**TEXT PASSAGE:**
---

Gel ball shooter


Gel blasters, also known as gel guns, gel shooters, gel markers, hydro markers or gelsoft, are toy guns similar in design to airsoft guns, but it shoots diameter superabsorbent polymer water beads as projectiles, which are often sold commercially as garden moisture retainers.
Gel blasters are often played in CQB-style shooting skirmishes similar to paintball by squads or local clubs of enthusiasts often referred to as "gelballers", but follows an airsoft-like honor-based gameplay umpiring system. MilSim games involving players wearing camouflage and dump pouches are very popular, while "SpeedGel" players are more casual with team jerseys and often wear paintball masks. In addition to safety gear such as eye protections, the sport is heavily regulated on the field and players must adhere to safety rules.

Design

The general design of gel blasters are very similar to airsoft guns, usually comprising a coil spring-loaded piston air pump, with a T-piece ahead of the pump outlet to feed gel beads. The spring-piston pump is either manually cocked or more commonly driven by an electric motor-gearbox assembly powered by batteries. However, unlike the plastic airsoft pellets or the gelatin paintball capsules, the gel beads are very frangible and will simply fragment if any high pressure is introduced, so the propelling pump is small with a very low pressure output. As a result, gel blasters have a much lower muzzle energy, and hence shorter effective range and worse accuracy than most paintball guns, although recently muzzle-mounted frictional "hop-up" devices have been introduced to impart backspin on the gel beads and try increasing the range and precision. This nature of the beads' external and terminal ballistics make them much safer to play with and very unlikely to cause any property damage. The gel beads are also very cheap, easily transported in packets and only require soaking in water for a few hours prior to playing. Another feature is the ease of cleaning, since the gel beads are made up by water in over 98% of mass and volume, and will break upon impact and simply dehydrate into tiny biodegradable slush powder fragments afterwards.
Originally, gel blasters used paintball-style top-mounted hoppers that relied on gravity to load the gel beads when shooting, because the water beads were typically too fragile to withstand even the pressure exerted by a follower spring. However, in late 2016, bottom-mounted magazines with inbuilt motors were introduced, which draw power from the main batteries to drive a cogwheel that gently pushed the beads up a feeding tube. This gave a lot more realism than previously and triggered a huge surge in the popularity and market of gel blasters. The recent proliferation of more hardy gel beads on the market has also introduced magazines using the traditional spring follower.

Gas blowback blasters

In early 2020, "Kublai P1", a gas-powered version modelled after the Glock pistol, started to appear on the market. The P1 is essentially the same in design to gas blowback airsoft pistols, and uses refrigerant gas or propane to charge a gas canister built within a spring-follower magazine. The original version is fully polymer, but an upgraded version with metal slide and barrel is available for sale in Australia.

---

**EXTRACTED ENTRIES:**
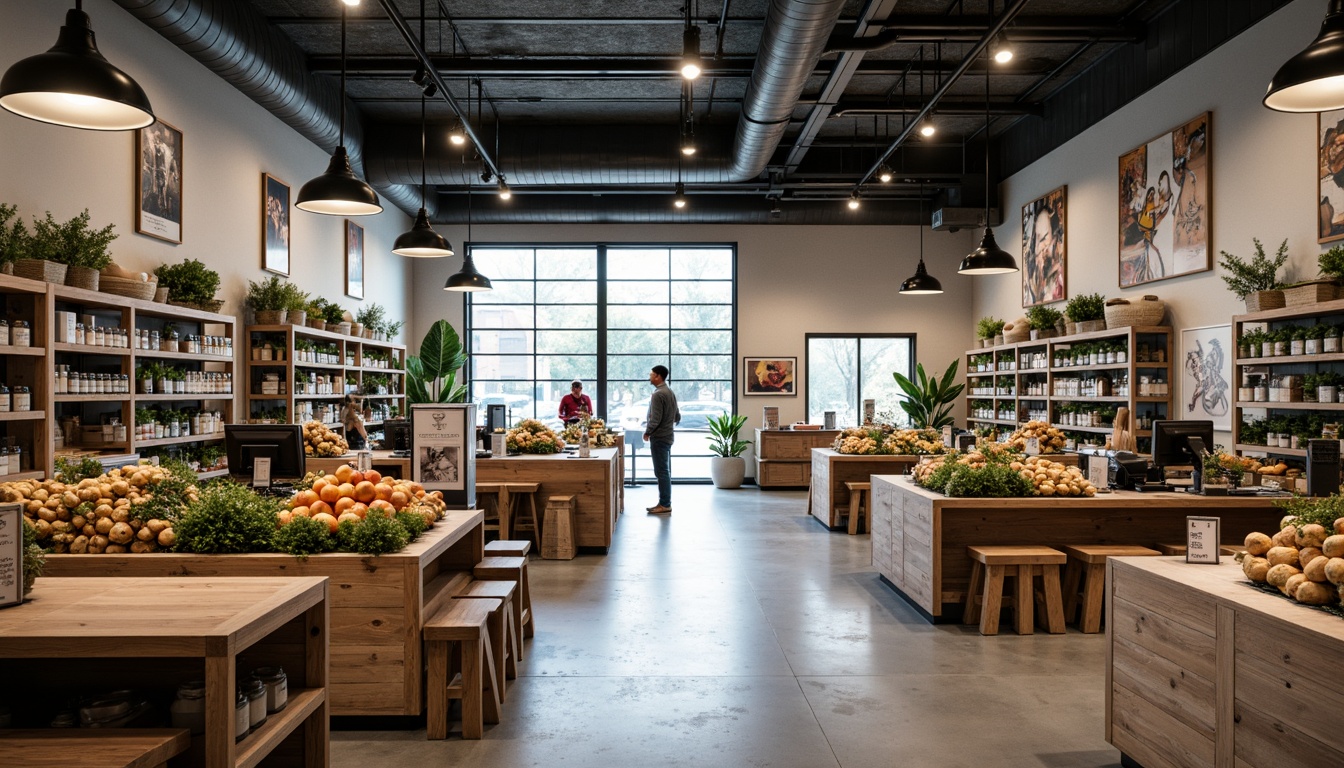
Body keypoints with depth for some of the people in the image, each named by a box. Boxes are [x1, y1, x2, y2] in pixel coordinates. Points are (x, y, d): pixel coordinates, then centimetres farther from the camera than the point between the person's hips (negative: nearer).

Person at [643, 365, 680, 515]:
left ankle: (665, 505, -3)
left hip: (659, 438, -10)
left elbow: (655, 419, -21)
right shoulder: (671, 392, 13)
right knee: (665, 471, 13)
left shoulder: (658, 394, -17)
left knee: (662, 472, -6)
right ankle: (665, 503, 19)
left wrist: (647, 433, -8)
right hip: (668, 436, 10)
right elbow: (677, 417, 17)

---

**PARTS OF THE EXERCISE:**
A. In the text on gel blasters, when were bottom-mounted magazines with inbuilt motors introduced?
B. Decide whether each statement agrees with the text on gel blasters, answering yes or no and quoting the words that settle it: (i) Gel beads are over 98% water by mass and volume. (ii) Gel blasters have a higher muzzle energy than most paintball guns. (iii) The original Kublai P1 has a metal slide and barrel.
C. From the text on gel blasters, copy the passage between "Gel blasters are often" and "to safety rules.", inclusive.

**ANSWERS BY ITEM:**
A. In late 2016.

B.
(i) Yes: "the gel beads are made up by water in over 98% of mass and volume"
(ii) No: "gel blasters have a much lower muzzle energy, and hence shorter effective range and worse accuracy than most paintball guns"
(iii) No: "The original version is fully polymer, but an upgraded version with metal slide and barrel is available for sale in Australia."

C.
Gel blasters are often played in CQB-style shooting skirmishes similar to paintball by squads or local clubs of enthusiasts often referred to as "gelballers", but follows an airsoft-like honor-based gameplay umpiring system. MilSim games involving players wearing camouflage and dump pouches are very popular, while "SpeedGel" players are more casual with team jerseys and often wear paintball masks. In addition to safety gear such as eye protections, the sport is heavily regulated on the field and players must adhere to safety rules.